Google's acquisition of Motorola was said to be unprofitable

Google has sold Motorola Mobility’s smartphone business it acquired two years ago to Lenovo, pulling a plug on an unprofitable venture that has cost billions.

While the US technology giant will make $2.9bn (£1.7bn) for selling the smartphone maker to the Chinese technology corporation, Google itself bought Motorola for $12.4bn (£7.5bn) in 2012 in the biggest acquisition in its 15-year history.

For Lenovo, the move represents another step in the company’s strategy to expand its business and become a major player in the global smartphone market. Lenovo has already been successfully selling smartphones in its home country, but eyes the US and Latin American market.
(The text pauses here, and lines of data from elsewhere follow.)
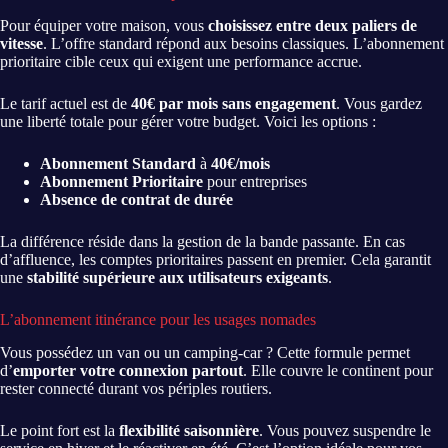
Pour équiper votre maison, vous
choisissez entre deux paliers de
vitesse
. L’offre standard répond aux besoins classiques. L’abonnement
prioritaire cible ceux qui exigent une performance accrue.
Le tarif actuel est de
40€ par mois sans engagement
. Vous gardez
une liberté totale pour gérer votre budget. Voici les options :
Abonnement Standard
à
40€/mois
Abonnement Prioritaire
pour entreprises
Absence de contrat de durée
La différence réside dans la gestion de la bande passante. En cas
d’affluence, les comptes prioritaires passent en premier. Cela garantit
une
stabilité supérieure aux utilisateurs exigeants
.
L’abonnement itinérance pour les usages nomades
Vous possédez un van ou un camping-car ? Cette formule permet
d’
emporter votre connexion partout
. Elle couvre le continent pour
rester connecté durant vos périples routiers.
Le point fort est la
flexibilité saisonnière
. Vous pouvez suspendre le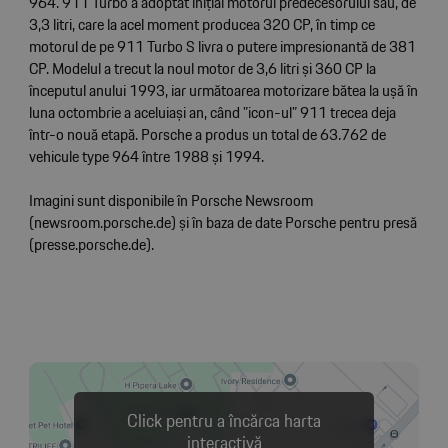
964. 911 Turbo a adoptat inițial motorul predecesorului său, de
3,3 litri, care la acel moment producea 320 CP, în timp ce
motorul de pe 911 Turbo S livra o putere impresionantă de 381
CP. Modelul a trecut la noul motor de 3,6 litri și 360 CP la
începutul anului 1993, iar următoarea motorizare bătea la ușă în
luna octombrie a aceluiași an, când ”icon-ul” 911 trecea deja
într-o nouă etapă. Porsche a produs un total de 63.762 de
vehicule type 964 între 1988 și 1994.
Imagini sunt disponibile în Porsche Newsroom
(newsroom.porsche.de) și în baza de date Porsche pentru presă
(presse.porsche.de).
Click pentru a încărca harta
interactivă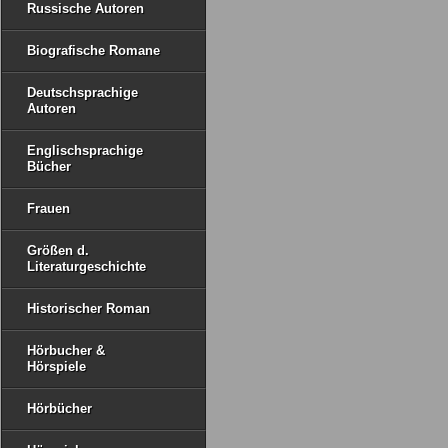
Russische Autoren
Biografische Romane
Deutschsprachige
Autoren
Englischsprachige
Bücher
Frauen
Größen d.
Literaturgeschichte
Historischer Roman
Hörbucher &
Hörspiele
Hörbücher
"We will be going from an emerging market player to a worldwide player in smartphones," Lenovo chief executive Yang Yuanqing said.
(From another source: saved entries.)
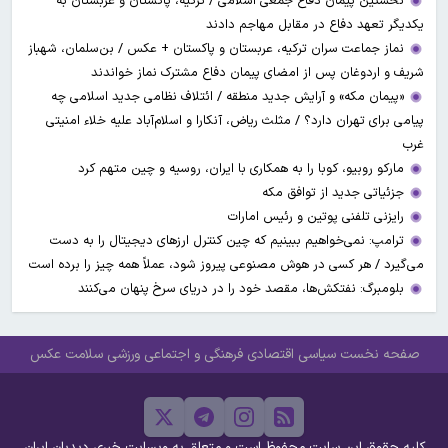
نخستین پیمان دفاع جمعی اسلامی / ترکیه، پاکستان و عربستان به
یکدیگر تعهد دفاع در مقابل مهاجم دادند
نماز جماعت سران ترکیه، عربستان و پاکستان + عکس / بن‌سلمان، شهباز
شریف و اردوغان پس از امضای پیمان دفاع مشترک نماز خواندند
«پیمان مکه» و آرایش جدید منطقه / ائتلاف نظامی جدید اسلامی چه
پیامی برای تهران دارد؟ / مثلث ریاض، آنکارا و اسلام‌آباد علیه خلاء امنیتی
غرب
مارکو روبیو، کوبا را به همکاری با ایران، روسیه و چین متهم کرد
جزئیاتی جدید از توافق مکه
رایزنی تلفنی پوتین و رئیس امارات
ترامپ: نمی‌خواهیم ببینیم که چین کنترل ارز‌های دیجیتال را به دست
می‌گیرد / هر کسی در هوش مصنوعی پیروز شود، عملاً همه چیز را برده است
بلومبرگ: نفتکش‌ها، مقصد خود را در دریای سرخ پنهان می‌کنند
صفحه نخست
سیاسی
اقتصادی
فرهنگی و اجتماعی
ورزشی
سلامت
عکس
کلیه حقوق این سایت محفوظ است و متعلق به وبسایت خبری دیدبان ایران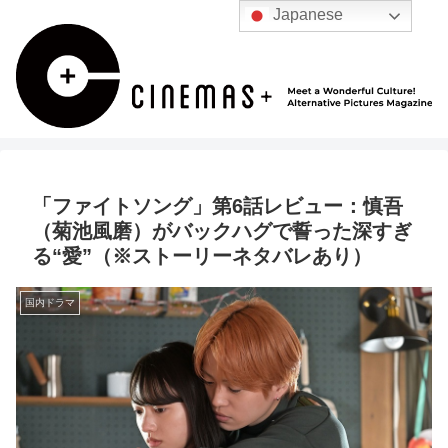
Japanese
「ファイトソング」第6話レビュー：慎吾
（菊池風磨）がバックハグで誓った深すぎ
る“愛”（※ストーリーネタバレあり）
国内ドラマ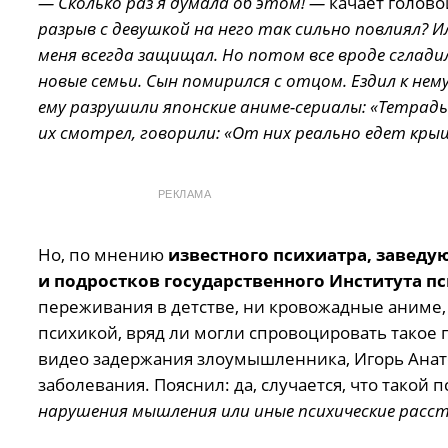
— Сколько раз я думала об этом! —
качает голов
разрыв с девушкой на него так сильно повлиял? И
меня всегда защищал. Но потом все вроде сгладил
новые семьи. Сын помирился с отцом. Ездил к нему
ему разрушили японские аниме-сериалы: «Тетрадь с
их смотрел, говорили: «От них реально едет кры
РЕКЛАМА
Но, по мнению
известного психиатра, заведу
и подростков государственного Института 
переживания в детстве, ни кровожадные аниме,
психикой, вряд ли могли спровоцировать такое
видео задержания злоумышленника, Игорь Анат
заболевания. Пояснил: да, случается, что такой 
нарушения мышления или иные психические расс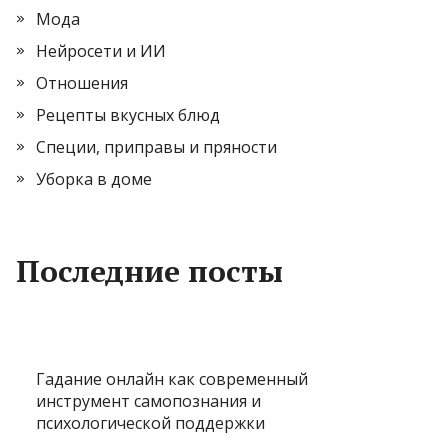
Мода
Нейросети и ИИ
Отношения
Рецепты вкусных блюд
Специи, приправы и пряности
Уборка в доме
Последние посты
Гадание онлайн как современный
инструмент самопознания и
психологической поддержки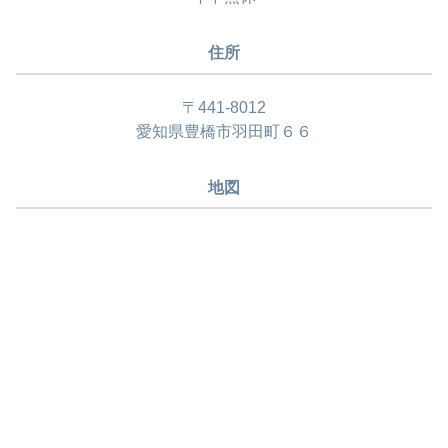
住所
〒441-8012
愛知県豊橋市羽田町６６
地図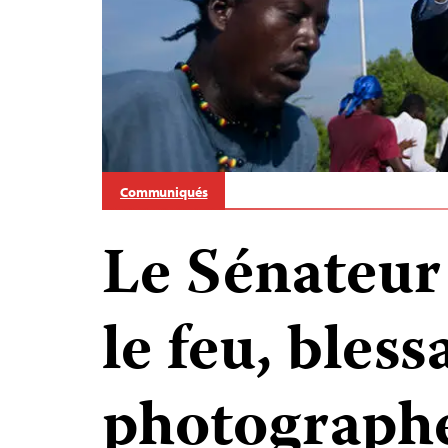
Communiqués
Le Sénateur
le feu, bless
photographe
Buying Motorola will enable Lenovo to join Apple as the only major technology companies with global product lines in PCs, smartphones and tablets, putting Lenovo in a better position to become a one-stop shop for companies to buy all their devices from the same vendor. Lenovo plans to keep both smartphone brands, selling under Motorola's name in developed markets and under its own in developing countries where it already is established, officials said.

Earlier this month, Lenovo announced another high-profile deal, buying a major piece of IBM's computer server business for $2.3bn dollars (£1.4bn).

Google’s main motivation to buy Motorola back in 2011, already in loss at the time of the purchase, was its 20,000 mobile patents, providing Google with legal protection for its widely used Android software for smartphones and tablet computers.

The Motorola patents were valued at $5.5bn (£3.3bn) at the time Google took over, according to regulatory filings. While Google is keeping some of the patents, about 2,000 of those will go to Lenovo together with the smartphone business.

Google already got rid of Motorola’s set-top operations by selling it to Arris Group for $2.35bn dollars (1£.42bn) last year.

Most investors considered Motorola as an unnecessary drain on Google's profit, a perspective that was reflected by Wall Street's reaction to the sale. Google's stock gained 28.08 dollars, or 2.5 per cent, to 1,135 dollars in extended trading.

A mobile pioneer, Motorola Mobility had its last big hit with the Razr flip phone, which came out in 2004. Its product line became outmoded after Apple released the iPhone in 2007, unleashing a new era of touch-screen phones. Motorola has not been able to catch up yet, even though last summer's Moto X received positive reviews.

Motorola's losses are likely to dampen Google's earnings at least for the first half of this year because it is expected to take six to nine months before the proposed sale gets the necessary approvals from regulators.